L’objectif, a-t-il expliqué, est de « faire face aux risques croissants de divulgation non autorisée de correspondances administratives, de notes techniques et de documents stratégiques relevant de l'action gouvernementale » dans un contexte d'évolution des pratiques, y compris administratives, et de l'usage généralisé des outils numériques.
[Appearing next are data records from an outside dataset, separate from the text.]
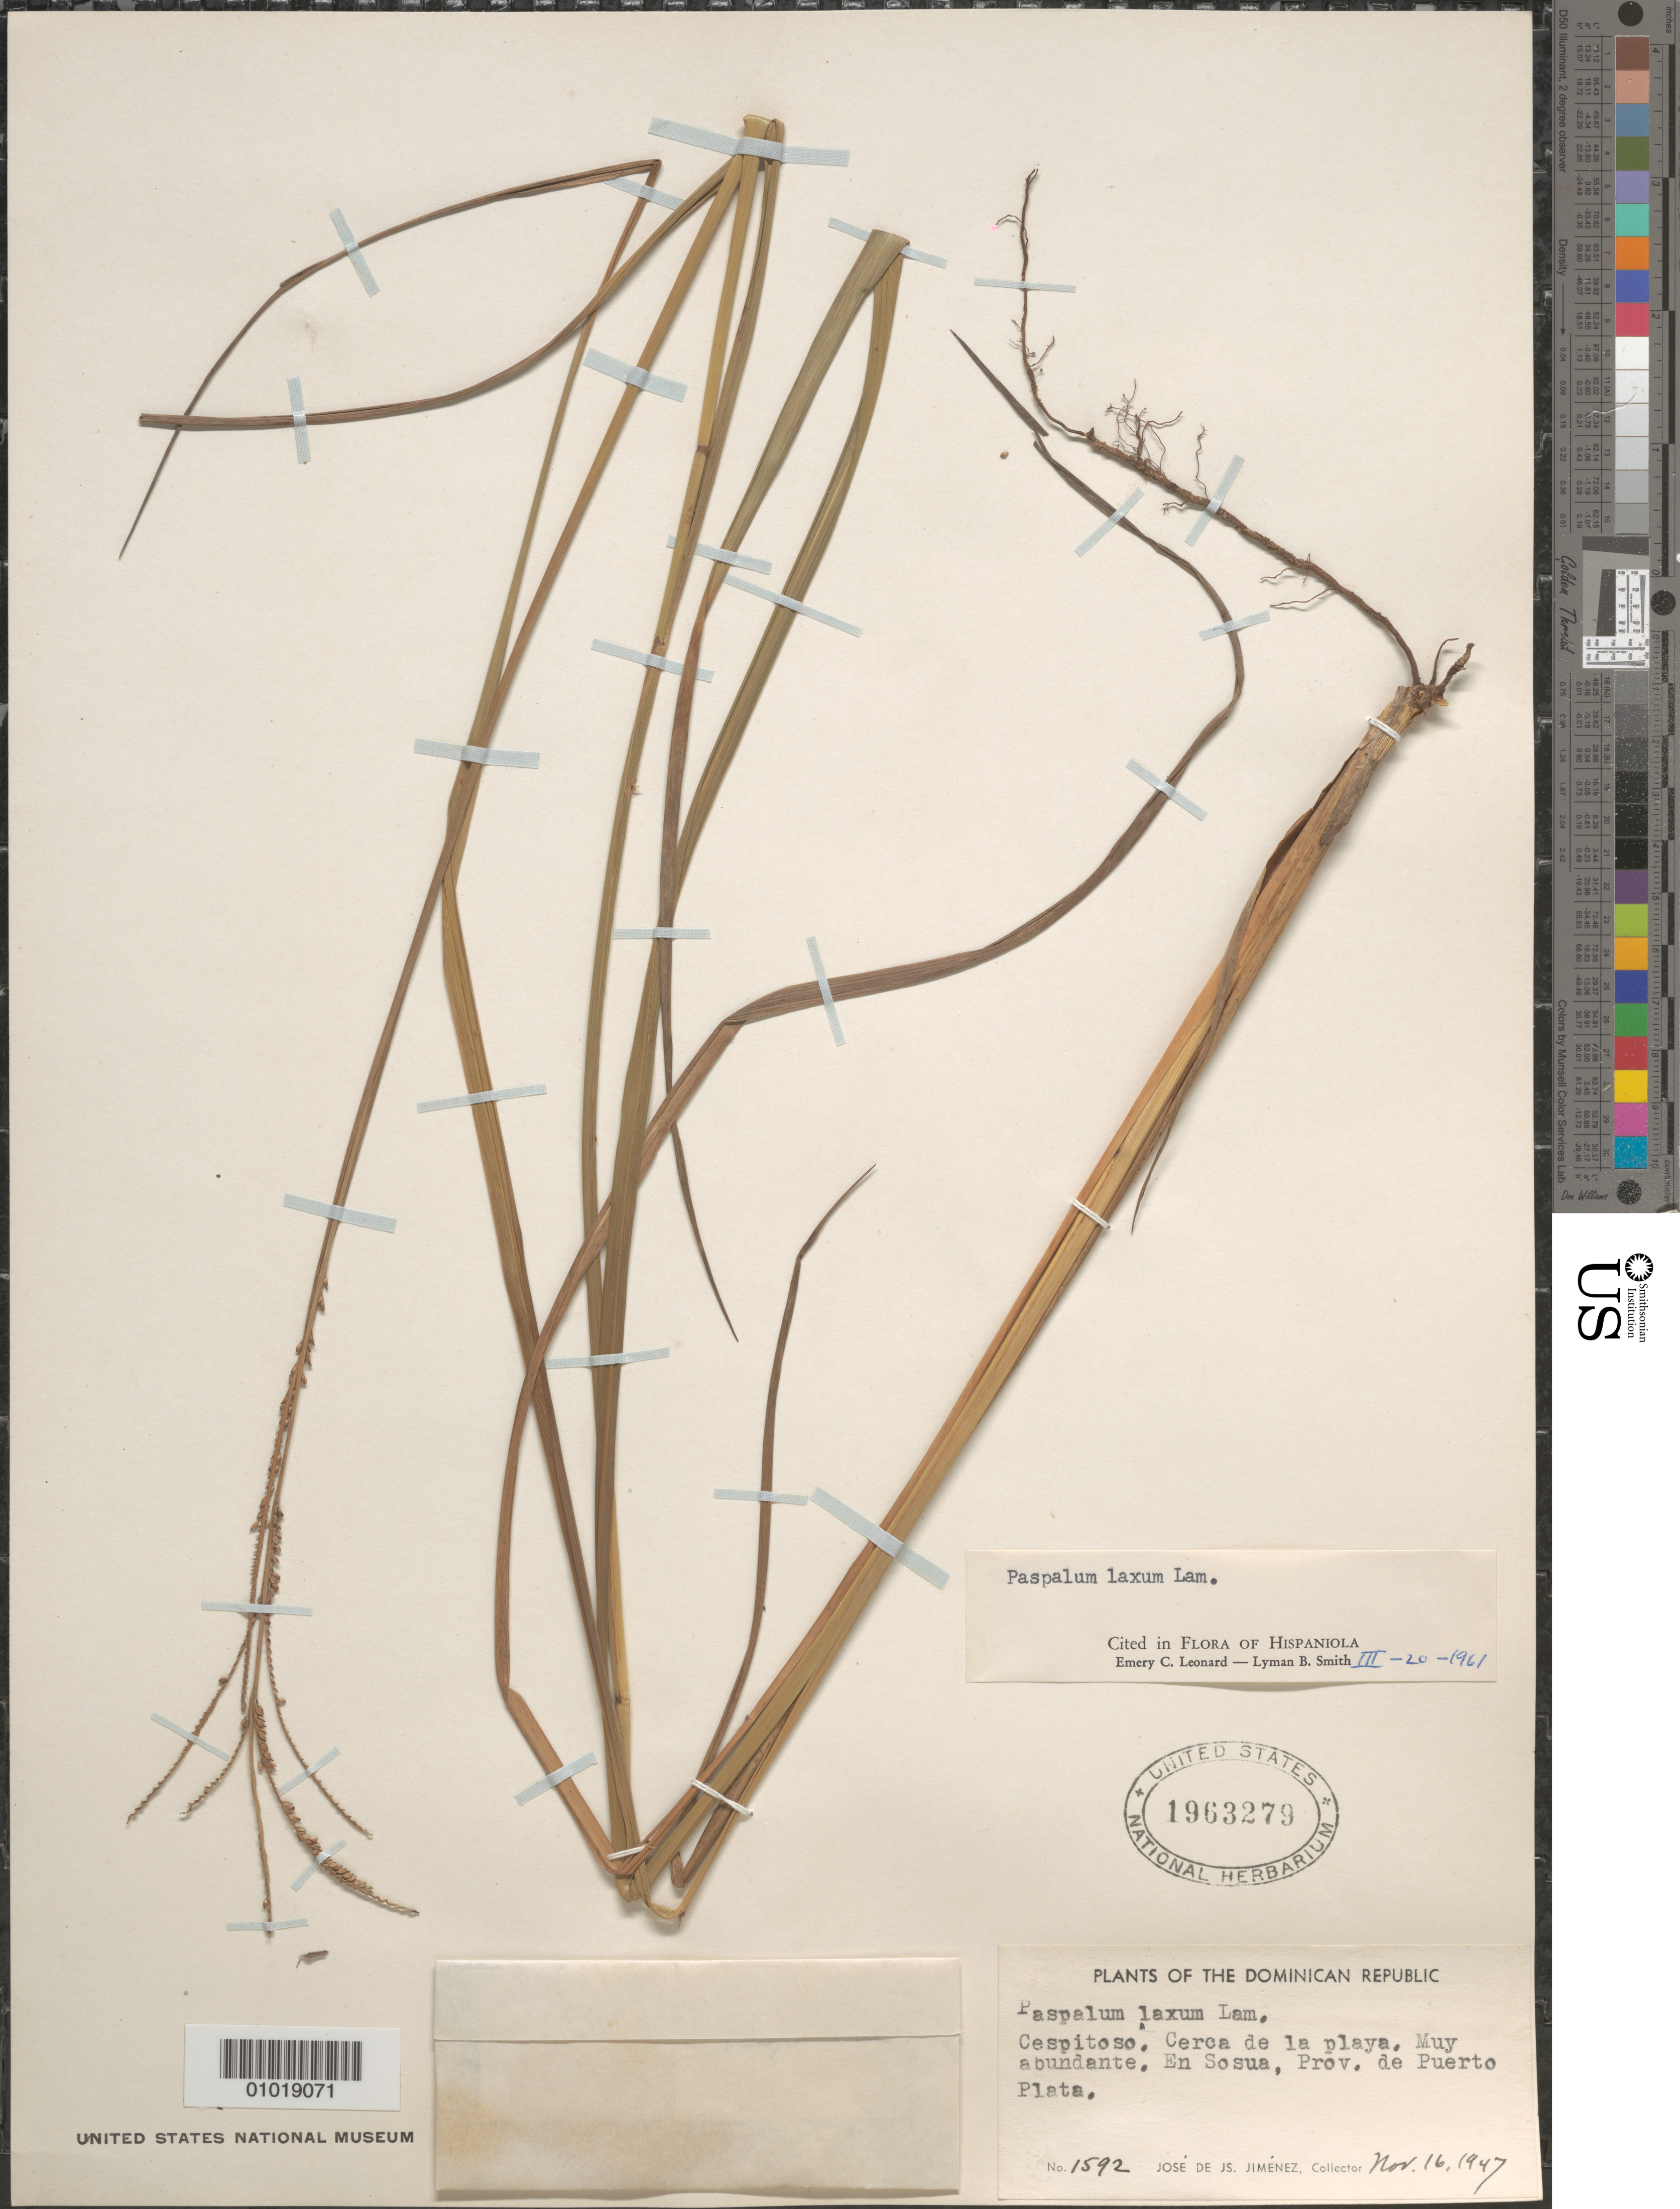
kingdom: Plantae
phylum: Tracheophyta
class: Liliopsida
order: Poales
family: Poaceae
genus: Paspalum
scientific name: Paspalum laxum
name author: Lam.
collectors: J. J. Jiménez Almonte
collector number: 1592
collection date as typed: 16 Nov 1947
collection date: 1947-11-16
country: Dominican Republic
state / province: Puerto Plata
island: Hispaniola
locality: En Sosua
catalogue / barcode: US 1963279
Il s’agit, à cet effet, d’un régime national de classification des documents officiels reposant sur quatre niveaux de protection à savoir : hautement confidentiel ou très secret d'État, confidentiel ou secret d'État, classifié ou diffusion restreinte, et non classifié.
Le ministre Guillaume Ngefa a indiqué qu’un tel système permettra « d'identifier clairement le niveau de sensibilité des documents, d'encadrer leur circulation et de renforcer la responsabilité des agents publics dans la gestion de l'information officielle. »
Il a également précisé que la mise en œuvre de ce dispositif suppose la prise de certaines mesures administratives et techniques destinées à garantir la sécurité des documents officiels ; ajoutant que cela passe notamment par la limitation de leur accès aux seuls agents habilités, la traçabilité des transmissions documentaires, le renforcement des procédures d'archivage et l'interdiction de la transmission de documents sensibles via des messageries privées ou des plateformes numériques non sécurisées.